[PASSAGE]

Since this has been a point of discussion on the old forum, I thought that I'd start this forum category by posting about per-folder file duplication in StableBit DrivePool.
Unlike the blog posts, I'll try to keep this brief (and somewhat technical).
What is file duplication?
Simply put, file duplication protects your files by storing 2 copies of a file on 2 separate hard drives. In case one fails, the other will have a copy of all of your duplicated files.
Designing File Duplication
The #1 priority for file duplication was to make the technology behind it as simple as possible, thus avoiding any unnecessary complications (and bugs). The first approach that DrivePool took was to put the duplication count in the folder name itself (you can't get any simpler than that).
For example, "Pictures.2" would duplicate all of your pictures to 2 hard drives.
This was very straightforward but unfortunately didn't work very well with shared folders. The name of a shared folder (as seen on the network) is typically the name of the folder itself, so it doesn't make sense to include the duplication count in the shared folder name. And more importantly, WHS 2011 didn't work well with this scheme.
(DrivePol 1.0 BETA M3 did try to work around the issues with folder links, but that was eventually replaced with a better and simpler system).
Alternate Data Streams
DrivePool 1.0 final shipped with the ability to store "tags" on folders. Although the tags are nothing more than alternate data streams on directories, I still like the word "tags" to describe the approach, because these "tags" describe something about a directory.

[EXTRACTED RECORDS]
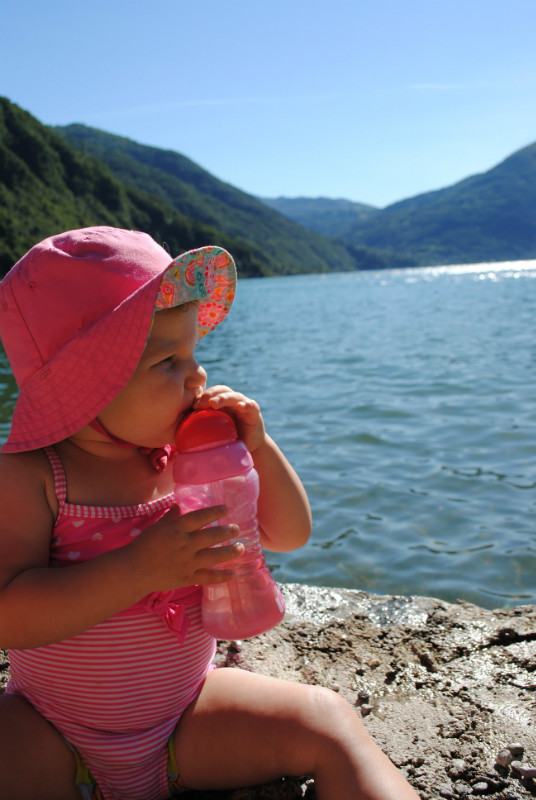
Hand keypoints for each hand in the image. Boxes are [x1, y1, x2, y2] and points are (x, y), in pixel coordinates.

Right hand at [129, 504, 243, 592]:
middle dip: (227, 532)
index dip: (215, 512)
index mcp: (177, 529)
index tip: (226, 509)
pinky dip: (222, 576)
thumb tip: (178, 505)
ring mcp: (187, 562)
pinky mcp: (187, 578)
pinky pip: (208, 577)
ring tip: (241, 548)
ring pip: (214, 555)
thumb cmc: (144, 545)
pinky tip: (233, 574)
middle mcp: (185, 544)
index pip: (200, 517)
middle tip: (237, 529)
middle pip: (211, 536)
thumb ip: (170, 517)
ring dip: (230, 552)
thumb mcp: (157, 527)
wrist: (134, 570)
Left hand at [194, 385, 265, 451]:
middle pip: (221, 391)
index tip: (192, 405)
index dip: (201, 396)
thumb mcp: (210, 432)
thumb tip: (174, 428)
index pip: (210, 393)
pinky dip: (246, 404)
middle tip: (200, 403)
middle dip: (209, 395)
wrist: (247, 449)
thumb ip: (197, 426)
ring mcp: (243, 405)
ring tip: (214, 402)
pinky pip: (251, 406)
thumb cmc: (226, 439)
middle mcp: (231, 401)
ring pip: (234, 396)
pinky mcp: (254, 413)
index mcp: (220, 403)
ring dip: (223, 397)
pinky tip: (241, 406)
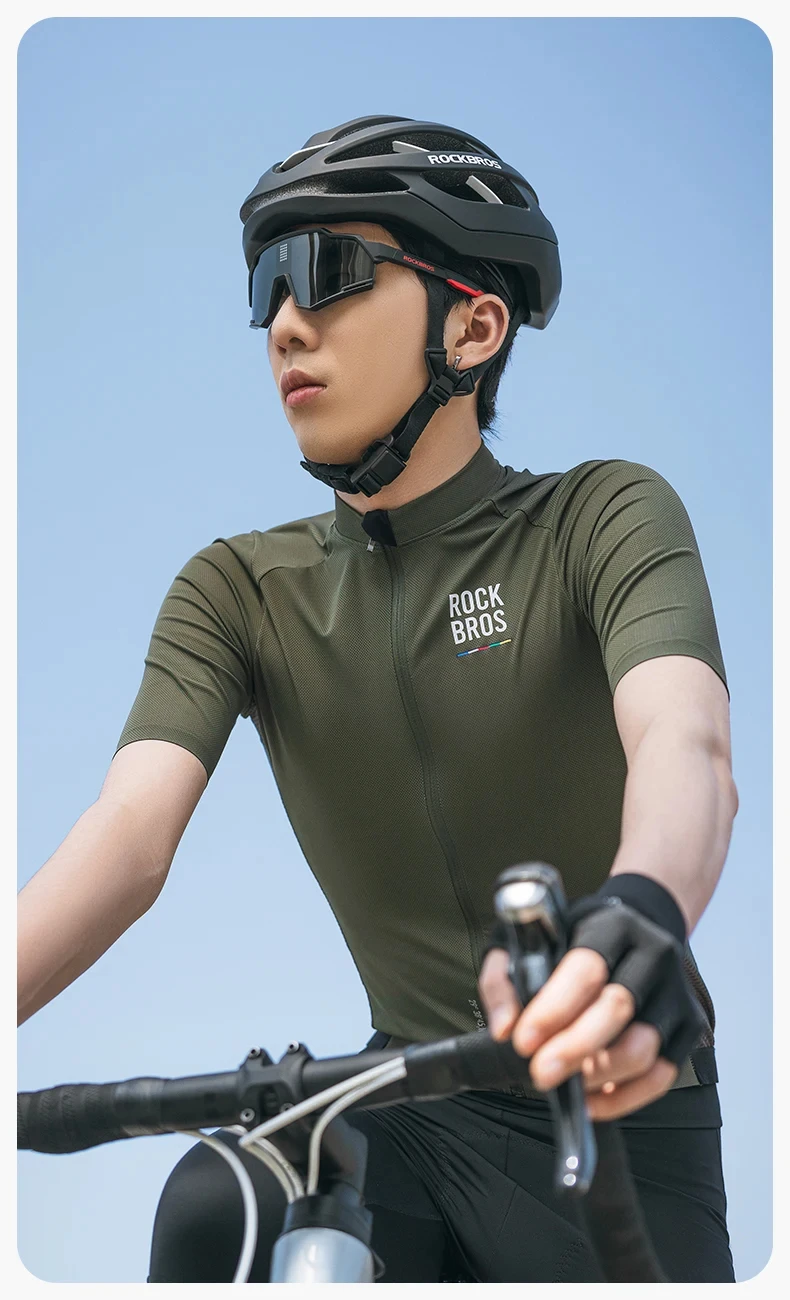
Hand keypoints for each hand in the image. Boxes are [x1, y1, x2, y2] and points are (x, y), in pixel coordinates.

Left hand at [478, 946, 677, 1119]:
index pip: (586, 969)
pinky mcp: (689, 1025)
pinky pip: (662, 1074)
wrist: (640, 924)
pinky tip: (593, 1100)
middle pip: (619, 1007)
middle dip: (575, 1048)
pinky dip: (627, 1097)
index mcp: (611, 927)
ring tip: (568, 1085)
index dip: (554, 1009)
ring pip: (645, 1046)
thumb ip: (505, 979)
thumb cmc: (575, 938)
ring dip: (601, 1075)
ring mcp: (676, 992)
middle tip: (540, 1075)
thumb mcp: (528, 939)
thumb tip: (504, 1029)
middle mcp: (652, 955)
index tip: (523, 1041)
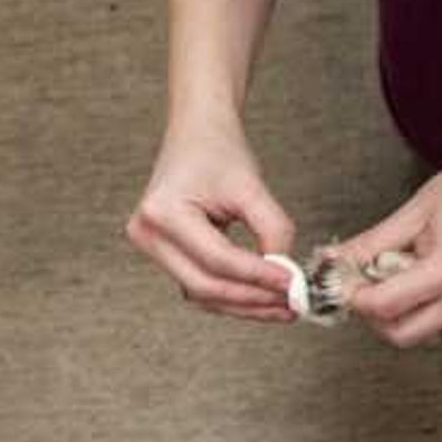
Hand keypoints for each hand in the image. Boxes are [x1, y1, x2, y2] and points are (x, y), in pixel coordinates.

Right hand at [129, 115, 298, 319]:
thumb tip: (285, 275)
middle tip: (292, 304)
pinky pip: (200, 284)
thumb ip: (273, 229)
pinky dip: (233, 294)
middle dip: (252, 300)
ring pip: (202, 293)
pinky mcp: (165, 254)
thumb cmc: (219, 152)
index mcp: (163, 213)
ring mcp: (152, 247)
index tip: (293, 283)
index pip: (218, 260)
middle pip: (205, 286)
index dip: (259, 276)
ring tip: (283, 306)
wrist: (197, 134)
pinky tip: (263, 297)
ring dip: (244, 305)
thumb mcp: (251, 186)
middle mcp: (148, 234)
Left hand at [335, 135, 441, 347]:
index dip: (356, 298)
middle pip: (402, 334)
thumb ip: (371, 245)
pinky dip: (435, 310)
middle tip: (372, 286)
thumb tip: (335, 262)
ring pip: (428, 334)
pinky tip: (439, 279)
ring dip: (409, 313)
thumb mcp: (414, 212)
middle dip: (378, 315)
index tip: (347, 285)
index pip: (384, 307)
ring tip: (414, 274)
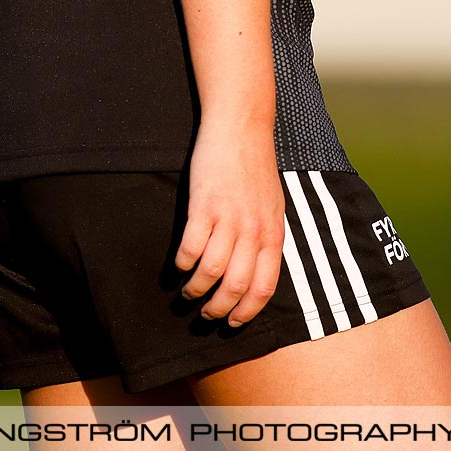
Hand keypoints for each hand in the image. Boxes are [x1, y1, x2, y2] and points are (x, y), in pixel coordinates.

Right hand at [176, 115, 283, 327]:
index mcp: (272, 232)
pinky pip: (190, 247)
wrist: (241, 127)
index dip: (247, 312)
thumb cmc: (254, 167)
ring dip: (196, 289)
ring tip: (188, 292)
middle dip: (218, 309)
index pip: (264, 287)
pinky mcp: (204, 205)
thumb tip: (257, 269)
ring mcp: (229, 217)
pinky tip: (178, 265)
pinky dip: (182, 263)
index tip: (232, 323)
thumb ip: (265, 236)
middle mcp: (253, 229)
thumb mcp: (272, 205)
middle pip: (236, 286)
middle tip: (205, 314)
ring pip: (212, 272)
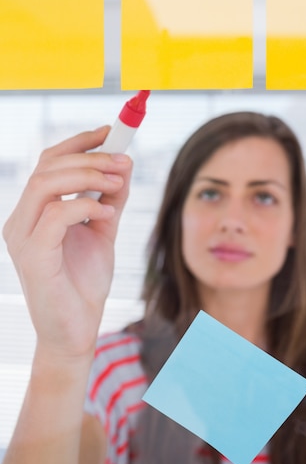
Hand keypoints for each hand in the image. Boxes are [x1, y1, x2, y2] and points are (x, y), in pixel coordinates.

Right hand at [2, 126, 132, 360]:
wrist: (77, 331)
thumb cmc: (84, 283)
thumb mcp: (103, 231)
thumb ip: (110, 199)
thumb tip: (125, 162)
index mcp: (34, 211)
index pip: (49, 162)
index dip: (78, 142)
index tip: (111, 131)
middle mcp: (21, 220)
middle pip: (47, 167)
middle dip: (90, 158)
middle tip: (124, 161)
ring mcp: (22, 238)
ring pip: (46, 184)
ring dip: (88, 176)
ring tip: (119, 183)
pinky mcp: (33, 257)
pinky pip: (56, 216)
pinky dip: (86, 206)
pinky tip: (107, 215)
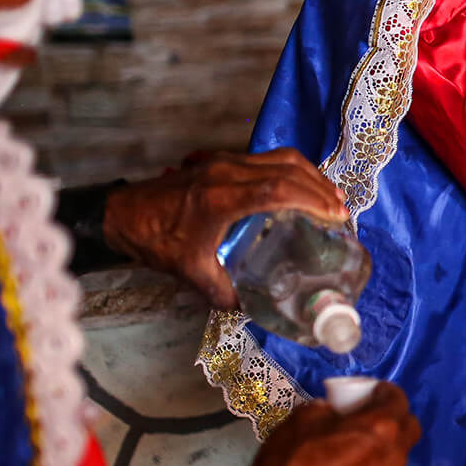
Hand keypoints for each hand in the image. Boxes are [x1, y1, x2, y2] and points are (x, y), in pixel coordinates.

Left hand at [101, 148, 348, 308]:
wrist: (124, 214)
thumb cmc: (156, 241)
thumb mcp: (192, 271)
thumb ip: (225, 292)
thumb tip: (256, 308)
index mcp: (220, 199)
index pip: (277, 189)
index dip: (311, 199)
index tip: (334, 214)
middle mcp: (227, 172)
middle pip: (287, 168)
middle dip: (320, 188)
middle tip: (341, 211)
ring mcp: (226, 161)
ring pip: (280, 158)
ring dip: (310, 175)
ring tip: (331, 197)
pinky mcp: (224, 160)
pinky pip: (268, 158)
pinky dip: (293, 171)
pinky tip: (303, 187)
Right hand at [239, 381, 420, 465]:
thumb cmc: (289, 463)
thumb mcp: (301, 419)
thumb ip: (326, 409)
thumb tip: (333, 412)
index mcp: (379, 429)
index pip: (398, 399)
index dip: (385, 391)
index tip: (372, 391)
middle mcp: (391, 456)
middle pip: (409, 428)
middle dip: (395, 416)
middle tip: (370, 414)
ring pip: (397, 454)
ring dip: (386, 443)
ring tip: (358, 442)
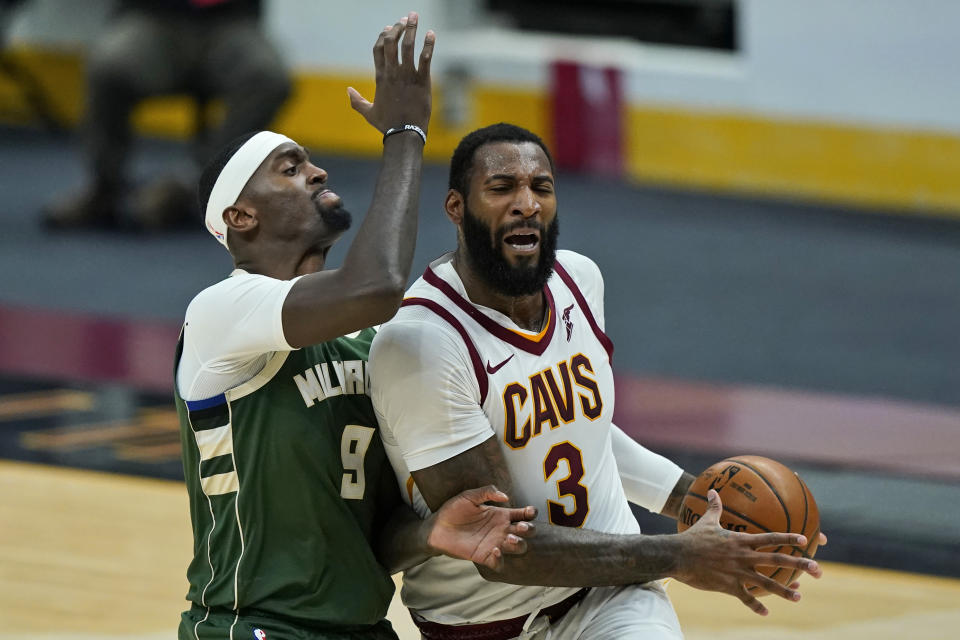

[WHAT TO DO]
1/ Retype the DrivePool file duplication post word for word, between "Designing File Duplication" and "and simpler system).", inclusive.
2/ Continue the DrivePool file duplication post from its last sentence.

[ANSWERS BY ITEM]
1/
Designing File Duplication
The #1 priority for file duplication was to make the technology behind it as simple as possible, thus avoiding any unnecessary complications (and bugs). The first approach that DrivePool took was to put the duplication count in the folder name itself (you can't get any simpler than that).
For example, "Pictures.2" would duplicate all of your pictures to 2 hard drives.
This was very straightforward but unfortunately didn't work very well with shared folders. The name of a shared folder (as seen on the network) is typically the name of the folder itself, so it doesn't make sense to include the duplication count in the shared folder name. And more importantly, WHS 2011 didn't work well with this scheme.
(DrivePol 1.0 BETA M3 did try to work around the issues with folder links, but that was eventually replaced with a better and simpler system).

2/
One of these tags eventually became a "DuplicationCount".
At first, the idea was to store the actual number of copies in the tag. So if a folder is designated as duplicated it would contain "2" in the duplication tag. But because we needed to enable folder duplication at any level in a directory tree, it was necessary to implement something that's a bit more flexible.
The current system supports an "Inherit" and a "Multiple" flag in addition to an explicit duplication count, and supports setting a duplication count on any arbitrary folder on the pool.
The new tag based system is not without complications.
We have issues with the read-only attribute on directories (which came up recently). And what happens if you move a duplicated folder to a location that's not duplicated? Well, we're handling all of these cases for you in a (hopefully) intelligent manner.
I've considered scrapping per-folder duplication in DrivePool 2.0. The reason is because you can create duplicated pools and non duplicated pools, and I feel that this is sufficient flexibility for most people. If we got rid of per-folder duplication it would make a lot of thing much simpler (such as balancing).
What do you think of per-folder duplication?
Let me know. I'm listening.